FALTA DE CRÉDITO DO GOVERNO PARA GRÁFICAS PODE FAZER LOG&PRINT DEMITIR. SINDICATO DEFENDE EMPREGOS E SETOR

Nesta segunda-feira (15), preocupado com a crise na economia sobre a vida e o emprego dos trabalhadores, que somente em 2019 reduziu 6,6 mil postos de trabalho da indústria gráfica nacional, piorando agora com os impactos sobre os negócios por conta do coronavírus e agravados pela falta de ação prática do governo federal (desgoverno), o Sindigráficos começa a se reunir com empresas em prol do setor para defenderem a preservação das gráficas e os postos de trabalho. A iniciativa começa hoje pela Log&Print em Vinhedo, maior fábrica do setor na região com 650 gráficos. A empresa, que há poucos dias afirmou ter caído em mais de 60% a sua produção e faturamento de abril em diante, é a primeira a oficializar para o Sindicato as suas críticas ao governo pelas dificuldades colocadas pelas medidas para as empresas conseguirem crédito e assim sobreviverem à  crise e manterem os empregos.  Com tais restrições, a Log&Print adianta que poderá haver demissões e que as suas operações para o segundo semestre estão em risco, se a coisa continuar como está. 

O Sindigráficos, que recebeu o oficio da Log&Print sobre a questão quase no feriado de Corpus Cristhi, mas já agendou uma reunião urgente para hoje, às 15h, tem participado de um movimento nacional em defesa do setor gráfico para a preservação das empresas e dos empregos. Sob a liderança  da Confederação Nacional dos Gráficos, tem participado desse movimento para que as entidades nacionais obreiras e patronais (Abigraf e Andigraf) possam lançar um manifesto conjunto do setor gráfico voltado para os poderes Executivo e Legislativo, cobrando desses Poderes a liberação, de verdade, dos créditos governamentais para a sobrevivência das empresas e a garantia dos empregos. O Sindigráficos aproveitará a reunião com a Log&Print para solicitar que ela apoie esse movimento para proteção do setor, buscando sensibilizar as entidades patronais a aderirem a este movimento, que é  de interesse comum para os patrões e para a classe trabalhadora.

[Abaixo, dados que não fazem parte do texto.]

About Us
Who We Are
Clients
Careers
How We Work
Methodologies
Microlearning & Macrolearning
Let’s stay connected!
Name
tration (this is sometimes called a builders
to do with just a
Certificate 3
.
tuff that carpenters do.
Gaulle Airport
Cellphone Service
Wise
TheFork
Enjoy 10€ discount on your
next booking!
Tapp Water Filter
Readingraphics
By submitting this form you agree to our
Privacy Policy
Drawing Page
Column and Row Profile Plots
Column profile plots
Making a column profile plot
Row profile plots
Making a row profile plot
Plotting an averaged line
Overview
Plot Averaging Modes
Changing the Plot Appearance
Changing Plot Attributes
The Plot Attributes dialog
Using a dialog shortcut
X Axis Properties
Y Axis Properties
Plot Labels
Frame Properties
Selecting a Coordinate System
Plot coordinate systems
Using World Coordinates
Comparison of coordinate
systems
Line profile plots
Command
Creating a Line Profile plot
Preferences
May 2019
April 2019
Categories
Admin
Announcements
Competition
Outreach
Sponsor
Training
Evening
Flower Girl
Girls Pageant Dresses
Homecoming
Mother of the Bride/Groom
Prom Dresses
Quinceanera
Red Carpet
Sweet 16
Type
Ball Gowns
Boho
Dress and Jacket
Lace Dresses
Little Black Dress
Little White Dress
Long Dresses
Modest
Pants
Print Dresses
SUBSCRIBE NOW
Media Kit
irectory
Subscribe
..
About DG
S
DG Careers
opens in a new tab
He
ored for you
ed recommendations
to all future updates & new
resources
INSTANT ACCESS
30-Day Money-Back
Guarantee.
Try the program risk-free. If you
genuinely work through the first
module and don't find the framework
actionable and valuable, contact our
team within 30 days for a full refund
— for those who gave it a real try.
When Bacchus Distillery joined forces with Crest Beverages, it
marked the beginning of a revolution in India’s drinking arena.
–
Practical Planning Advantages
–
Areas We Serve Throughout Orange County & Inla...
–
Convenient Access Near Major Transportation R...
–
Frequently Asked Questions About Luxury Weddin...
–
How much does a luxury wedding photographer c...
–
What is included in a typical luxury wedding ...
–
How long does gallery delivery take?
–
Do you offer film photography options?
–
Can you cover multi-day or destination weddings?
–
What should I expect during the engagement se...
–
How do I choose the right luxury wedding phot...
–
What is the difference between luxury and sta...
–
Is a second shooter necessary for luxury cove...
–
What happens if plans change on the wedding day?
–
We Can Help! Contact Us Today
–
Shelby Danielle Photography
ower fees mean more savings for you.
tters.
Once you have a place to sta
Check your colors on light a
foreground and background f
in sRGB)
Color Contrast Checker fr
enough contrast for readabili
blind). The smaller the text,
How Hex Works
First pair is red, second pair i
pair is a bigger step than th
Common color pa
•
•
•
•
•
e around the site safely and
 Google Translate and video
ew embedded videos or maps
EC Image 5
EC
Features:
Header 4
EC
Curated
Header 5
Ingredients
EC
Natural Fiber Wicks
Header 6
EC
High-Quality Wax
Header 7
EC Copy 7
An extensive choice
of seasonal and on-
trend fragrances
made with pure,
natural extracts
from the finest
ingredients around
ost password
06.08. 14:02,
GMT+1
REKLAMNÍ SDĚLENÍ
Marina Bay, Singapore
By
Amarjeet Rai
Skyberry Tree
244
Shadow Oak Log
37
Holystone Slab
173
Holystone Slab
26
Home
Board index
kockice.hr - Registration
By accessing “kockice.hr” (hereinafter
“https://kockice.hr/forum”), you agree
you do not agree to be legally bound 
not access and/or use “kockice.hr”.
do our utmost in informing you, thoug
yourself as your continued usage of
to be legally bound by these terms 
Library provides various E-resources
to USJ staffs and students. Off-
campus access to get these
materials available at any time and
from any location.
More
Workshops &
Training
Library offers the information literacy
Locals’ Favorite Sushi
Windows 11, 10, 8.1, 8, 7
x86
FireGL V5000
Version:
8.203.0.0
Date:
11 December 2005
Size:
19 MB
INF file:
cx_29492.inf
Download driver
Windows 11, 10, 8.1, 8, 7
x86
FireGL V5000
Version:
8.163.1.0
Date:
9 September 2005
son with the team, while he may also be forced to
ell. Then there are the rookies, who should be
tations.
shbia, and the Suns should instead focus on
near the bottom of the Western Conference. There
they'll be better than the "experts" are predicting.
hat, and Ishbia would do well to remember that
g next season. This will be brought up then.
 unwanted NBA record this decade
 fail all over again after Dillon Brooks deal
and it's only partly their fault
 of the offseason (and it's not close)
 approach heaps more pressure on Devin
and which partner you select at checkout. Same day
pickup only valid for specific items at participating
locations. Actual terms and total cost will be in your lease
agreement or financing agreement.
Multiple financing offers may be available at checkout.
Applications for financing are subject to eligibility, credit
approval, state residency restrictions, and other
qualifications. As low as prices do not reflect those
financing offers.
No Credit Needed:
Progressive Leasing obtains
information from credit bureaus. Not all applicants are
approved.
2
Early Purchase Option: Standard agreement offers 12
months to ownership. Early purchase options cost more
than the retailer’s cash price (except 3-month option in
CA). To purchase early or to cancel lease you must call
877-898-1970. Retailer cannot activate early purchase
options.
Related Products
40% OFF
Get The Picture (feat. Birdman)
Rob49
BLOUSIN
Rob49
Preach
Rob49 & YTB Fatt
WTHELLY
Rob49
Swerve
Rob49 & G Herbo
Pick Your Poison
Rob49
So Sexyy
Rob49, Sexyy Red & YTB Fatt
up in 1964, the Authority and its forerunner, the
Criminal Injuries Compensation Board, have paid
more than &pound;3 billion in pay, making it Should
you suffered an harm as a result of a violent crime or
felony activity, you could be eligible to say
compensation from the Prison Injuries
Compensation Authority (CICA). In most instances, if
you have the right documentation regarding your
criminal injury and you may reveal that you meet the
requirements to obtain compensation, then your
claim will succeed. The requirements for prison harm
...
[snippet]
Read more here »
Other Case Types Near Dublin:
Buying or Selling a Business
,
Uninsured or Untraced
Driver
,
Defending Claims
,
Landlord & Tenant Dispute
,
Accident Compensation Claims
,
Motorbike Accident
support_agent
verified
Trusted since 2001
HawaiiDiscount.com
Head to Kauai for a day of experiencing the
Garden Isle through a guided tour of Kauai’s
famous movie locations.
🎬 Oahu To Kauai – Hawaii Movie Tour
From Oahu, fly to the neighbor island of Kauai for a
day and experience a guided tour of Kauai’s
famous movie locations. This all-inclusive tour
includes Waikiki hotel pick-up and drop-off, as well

Enquanto isso não acontece, enquanto a pandemia não para e o crédito não sai do papel, a Log&Print já comunicou ao sindicato que “Pode haver a interrupção de uma ou outra linha de produção e com isso haver a necessidade de desligamentos”. Para a empresa não há dúvida de que a crise está “agravada pela dureza do acesso a créditos, que, diferentemente da propaganda veiculada pela mídia, estão com taxas de juros muito elevadas e exagerado critério para concessão”.

A Log&Print garante que está passando pela maior crise da sua história. Contudo, até o momento, não houve nenhuma demissão. Mas a grande maioria dos 650 trabalhadores assinou acordo direto com a gráfica para a suspensão contratual e a redução de jornada/salário em 25%. Contudo, o prazo da maioria desses acordos já está terminando e os postos de trabalho estão ameaçados outra vez.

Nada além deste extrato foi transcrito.